======== Text shown ========

I thought I would share with you something I read in C.E.G.A.'s most recent bulletin. It's a commentary with regard to the event we had last week for the European Year of Equal Opportunities for All. C.E.G.A., along with their partners (i.e. us) had a campaign titled "Put Yourself in My Place." The Bulgarian version is linked up above. Note: In the past, I've avoided using the Bulgarian words "tsigani" to describe Roma peoples. Although it's acceptable here (what really matters is the way you say it), I don't use it because, as far as I know, it comes from a word meaning "unclean." Check myths here. Plus, it just sounds harsh to me. My colleauges, however, frequently refer to themselves and others as "tsigani." My boss even prefers the word over "Roma." ("Who decided to come along and call me 'Rom?' I'm a tsiganin!") Anyway, I digress. My point is that I'm going to use that word in this article because it carries so much more meaning and weight - not to you possibly, but to me. Okay, so here's my translation of the article:

Look Through My Eyes; Put Yourself in My Place
I'm writing for you. Yes, for you, sitting in front of the computer; reading this bulletin. For you, who can use a computer - even internet. You can even work with them. You've even installed Adobe. For you - who's completed your schooling, probably even attended university. Even more probable, you work in an office. We're going to talk about you for now.
I've heard you ask where you can sign up to be "Tsiganin." Because they, the "Tsigani," don't pay for electricity, but they use it. They don't work, but they receive money. They sit around and do nothing - they "live the life." They even want a house built for them. And you, no one wants to build you a house. But you've studied, in school and in university, and you work hard.
I will tell you now where you can sign up to be "Tsiganin." It's easy. Go and move into the small neighborhood of "Constantine Velichkov." However, don't take your computer, or your new clothes. Don't take your recent earnings. Leave your debit card behind. Burn up your diploma - both from high school and from university. If you want, you can even cut up your identification card. Live there for a few years (if they don't knock over your house in that time), but don't forget that you no longer have a diploma. So, if you're going to work, it'll have to be manual labor - 5 leva to cut up some wood; to carry something."
Live there for two years, and if you like it, stay. That way you'll truly be "Tsiganin."
If you don't like it, return to your computer and never again dare to ask where you can sign up to be "Tsiganin."
We can all talk - and not just about that. We can well discuss every question under the sun. We can discuss inflation, education, the government, the DPC [Movement for Rights and Freedoms - a well-known political, and sometimes controversial, party in Bulgaria], the elections, the holes [in the roads], and salaries. We all have a plan to integrate the Roma - one suggests a fight, others war, others special schools, and there are a bunch of other ideas - each better than the first. We can spit and taunt well. We can even do that better than we can talk.
We lose more human and valuable abilities, however; like how to understand how others feel. When we talk about how bothersome pensioners are, how they always want to take our seats on the rotten tram - as if we knew how a 60-year-old's legs feel. Of course, we've never been 60 years old, but have we ever thought about that?
When we write in forums or on the wall, "Tsigani for soap!" do we think of the strength of our words? Do we think how these people might feel - the ones we want to turn into soap? Can we, before we start to hate, to insult, or to kill, put ourselves in the place of those we want to kill? Can we understand where they were born, what their childhood was like, how they got along with their parents, what kind of house they lived in, what kind of problems they've had, their joys and sufferings, or how they got to this place? Can we look through the eyes of another... to really put ourselves in their place?

======== Records for the exercise ========

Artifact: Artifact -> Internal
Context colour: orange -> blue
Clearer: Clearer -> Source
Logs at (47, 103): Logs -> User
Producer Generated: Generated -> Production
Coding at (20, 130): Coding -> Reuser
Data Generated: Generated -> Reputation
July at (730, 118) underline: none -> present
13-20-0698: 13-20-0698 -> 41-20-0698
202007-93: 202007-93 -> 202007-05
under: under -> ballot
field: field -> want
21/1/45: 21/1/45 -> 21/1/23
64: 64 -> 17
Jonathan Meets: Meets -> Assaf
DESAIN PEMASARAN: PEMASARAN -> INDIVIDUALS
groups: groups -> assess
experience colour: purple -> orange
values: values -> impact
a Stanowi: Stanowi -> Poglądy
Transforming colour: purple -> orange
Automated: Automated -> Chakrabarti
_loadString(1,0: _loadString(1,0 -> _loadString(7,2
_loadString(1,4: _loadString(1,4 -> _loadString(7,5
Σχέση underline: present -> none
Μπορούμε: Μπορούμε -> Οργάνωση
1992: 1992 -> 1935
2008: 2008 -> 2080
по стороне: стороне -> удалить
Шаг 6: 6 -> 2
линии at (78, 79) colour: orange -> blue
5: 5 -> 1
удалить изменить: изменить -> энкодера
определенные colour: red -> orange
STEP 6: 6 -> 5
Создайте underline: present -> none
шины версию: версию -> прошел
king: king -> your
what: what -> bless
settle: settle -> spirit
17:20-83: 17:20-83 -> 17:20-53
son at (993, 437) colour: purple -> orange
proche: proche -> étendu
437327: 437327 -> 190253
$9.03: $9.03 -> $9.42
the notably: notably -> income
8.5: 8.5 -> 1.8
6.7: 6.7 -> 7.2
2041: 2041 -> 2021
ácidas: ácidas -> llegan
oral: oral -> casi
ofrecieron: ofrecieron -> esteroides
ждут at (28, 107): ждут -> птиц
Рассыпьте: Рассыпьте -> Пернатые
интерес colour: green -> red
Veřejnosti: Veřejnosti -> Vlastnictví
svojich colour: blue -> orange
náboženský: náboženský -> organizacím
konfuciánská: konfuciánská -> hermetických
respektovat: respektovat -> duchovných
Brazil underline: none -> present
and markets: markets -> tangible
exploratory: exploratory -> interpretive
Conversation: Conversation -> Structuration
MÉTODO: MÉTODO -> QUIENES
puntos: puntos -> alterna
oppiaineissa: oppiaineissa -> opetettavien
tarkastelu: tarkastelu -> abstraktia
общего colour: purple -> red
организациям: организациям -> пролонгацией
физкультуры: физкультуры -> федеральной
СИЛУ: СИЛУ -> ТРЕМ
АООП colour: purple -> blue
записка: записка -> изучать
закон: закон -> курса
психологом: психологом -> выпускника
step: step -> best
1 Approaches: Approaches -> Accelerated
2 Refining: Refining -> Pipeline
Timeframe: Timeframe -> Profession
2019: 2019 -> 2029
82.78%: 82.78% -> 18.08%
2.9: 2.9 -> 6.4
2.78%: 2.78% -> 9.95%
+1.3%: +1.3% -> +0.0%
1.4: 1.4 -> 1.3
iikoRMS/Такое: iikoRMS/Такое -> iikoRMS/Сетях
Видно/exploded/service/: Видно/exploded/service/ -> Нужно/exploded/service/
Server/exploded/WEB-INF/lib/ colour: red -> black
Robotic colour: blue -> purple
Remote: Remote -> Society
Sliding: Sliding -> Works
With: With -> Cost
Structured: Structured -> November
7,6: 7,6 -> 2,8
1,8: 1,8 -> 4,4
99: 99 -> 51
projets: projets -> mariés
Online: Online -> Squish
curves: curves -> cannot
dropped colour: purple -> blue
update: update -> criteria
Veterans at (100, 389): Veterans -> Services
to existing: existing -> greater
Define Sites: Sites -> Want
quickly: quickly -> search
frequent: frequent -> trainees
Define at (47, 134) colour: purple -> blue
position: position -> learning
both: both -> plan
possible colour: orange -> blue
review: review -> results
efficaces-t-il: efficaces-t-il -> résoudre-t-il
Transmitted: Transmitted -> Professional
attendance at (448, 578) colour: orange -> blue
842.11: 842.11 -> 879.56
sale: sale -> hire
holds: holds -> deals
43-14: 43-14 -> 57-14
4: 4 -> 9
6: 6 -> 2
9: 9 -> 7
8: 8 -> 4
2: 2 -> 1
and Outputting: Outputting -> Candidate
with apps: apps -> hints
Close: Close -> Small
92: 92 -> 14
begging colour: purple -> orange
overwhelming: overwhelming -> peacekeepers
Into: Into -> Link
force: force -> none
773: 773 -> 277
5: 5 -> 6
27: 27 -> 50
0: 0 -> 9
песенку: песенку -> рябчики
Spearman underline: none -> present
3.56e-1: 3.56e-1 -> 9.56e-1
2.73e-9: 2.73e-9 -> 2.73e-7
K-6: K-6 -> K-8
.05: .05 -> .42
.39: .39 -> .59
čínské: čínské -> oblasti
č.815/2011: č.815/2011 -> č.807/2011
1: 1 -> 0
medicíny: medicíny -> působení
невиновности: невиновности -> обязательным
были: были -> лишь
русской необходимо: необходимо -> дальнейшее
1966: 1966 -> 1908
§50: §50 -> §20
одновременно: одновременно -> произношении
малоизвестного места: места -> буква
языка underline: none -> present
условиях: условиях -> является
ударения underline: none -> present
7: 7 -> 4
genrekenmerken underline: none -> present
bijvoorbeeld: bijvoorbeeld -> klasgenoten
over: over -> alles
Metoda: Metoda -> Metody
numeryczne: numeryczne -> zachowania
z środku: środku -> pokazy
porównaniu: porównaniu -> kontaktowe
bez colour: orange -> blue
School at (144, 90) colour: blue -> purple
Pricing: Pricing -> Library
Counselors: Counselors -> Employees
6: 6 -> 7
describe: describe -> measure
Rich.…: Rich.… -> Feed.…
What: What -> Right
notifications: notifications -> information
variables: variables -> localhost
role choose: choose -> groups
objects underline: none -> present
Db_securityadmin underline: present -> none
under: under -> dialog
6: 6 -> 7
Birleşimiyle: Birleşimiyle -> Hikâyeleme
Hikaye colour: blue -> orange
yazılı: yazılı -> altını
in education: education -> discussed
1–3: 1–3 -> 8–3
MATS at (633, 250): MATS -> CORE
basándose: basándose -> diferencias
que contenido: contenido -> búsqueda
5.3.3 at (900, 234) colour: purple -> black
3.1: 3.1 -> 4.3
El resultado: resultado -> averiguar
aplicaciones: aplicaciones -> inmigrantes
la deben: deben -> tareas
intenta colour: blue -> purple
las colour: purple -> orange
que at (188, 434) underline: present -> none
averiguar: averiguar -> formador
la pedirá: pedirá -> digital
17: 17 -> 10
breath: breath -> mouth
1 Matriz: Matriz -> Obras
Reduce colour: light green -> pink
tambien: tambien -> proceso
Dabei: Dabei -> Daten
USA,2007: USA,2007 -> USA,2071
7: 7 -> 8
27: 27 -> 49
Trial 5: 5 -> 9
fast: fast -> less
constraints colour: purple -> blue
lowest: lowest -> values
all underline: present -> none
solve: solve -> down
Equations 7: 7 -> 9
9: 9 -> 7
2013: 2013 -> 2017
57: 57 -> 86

========

The tasks:
**1.** Decide whether each statement agrees with the post about the "Put Yourself in My Place" campaign, answering yes or no and quoting the deciding words: (a) The writer's boss prefers the word "tsigani" to "Roma." (b) The translated article says manual labor pays 10 leva to cut up some wood. (c) The writer believes "tsigani" comes from a word meaning "foreign."
**2.** Put the stretch of the records from their start through the line containing "STEP 6: 6 -> 5" into a JSON list of strings, one string per line, leaving out any blank lines.
The text and the records come from separate, unrelated sources.

Final answers:
**1.**
(a) Yes: "My boss even prefers the word over "Roma.""
(b) No: "5 leva to cut up some wood"
(c) No: "it comes from a word meaning "unclean.""

**2.**
[
  "Artifact: Artifact -> Internal",
  "Context colour: orange -> blue",
  "Clearer: Clearer -> Source",
  "Logs at (47, 103): Logs -> User",
  "Producer Generated: Generated -> Production",
  "Coding at (20, 130): Coding -> Reuser",
  "Data Generated: Generated -> Reputation",
  "July at (730, 118) underline: none -> present",
  "13-20-0698: 13-20-0698 -> 41-20-0698",
  "202007-93: 202007-93 -> 202007-05",
  "under: under -> ballot",
  "field: field -> want",
  "21/1/45: 21/1/45 -> 21/1/23",
  "64: 64 -> 17",
  "Jonathan Meets: Meets -> Assaf",
  "DESAIN PEMASARAN: PEMASARAN -> INDIVIDUALS",
  "groups: groups -> assess",
  "experience colour: purple -> orange",
  "values: values -> impact",
  "a Stanowi: Stanowi -> Poglądy",
  "Transforming colour: purple -> orange",
  "Automated: Automated -> Chakrabarti",
  "_loadString(1,0: _loadString(1,0 -> _loadString(7,2",
  "_loadString(1,4: _loadString(1,4 -> _loadString(7,5",
  "Σχέση underline: present -> none",
  "Μπορούμε: Μπορούμε -> Οργάνωση",
  "1992: 1992 -> 1935",
  "2008: 2008 -> 2080",
  "по стороне: стороне -> удалить",
  "Шаг 6: 6 -> 2",
  "линии at (78, 79) colour: orange -> blue",
  "5: 5 -> 1",
  "удалить изменить: изменить -> энкодера",
  "определенные colour: red -> orange",
  "STEP 6: 6 -> 5"
]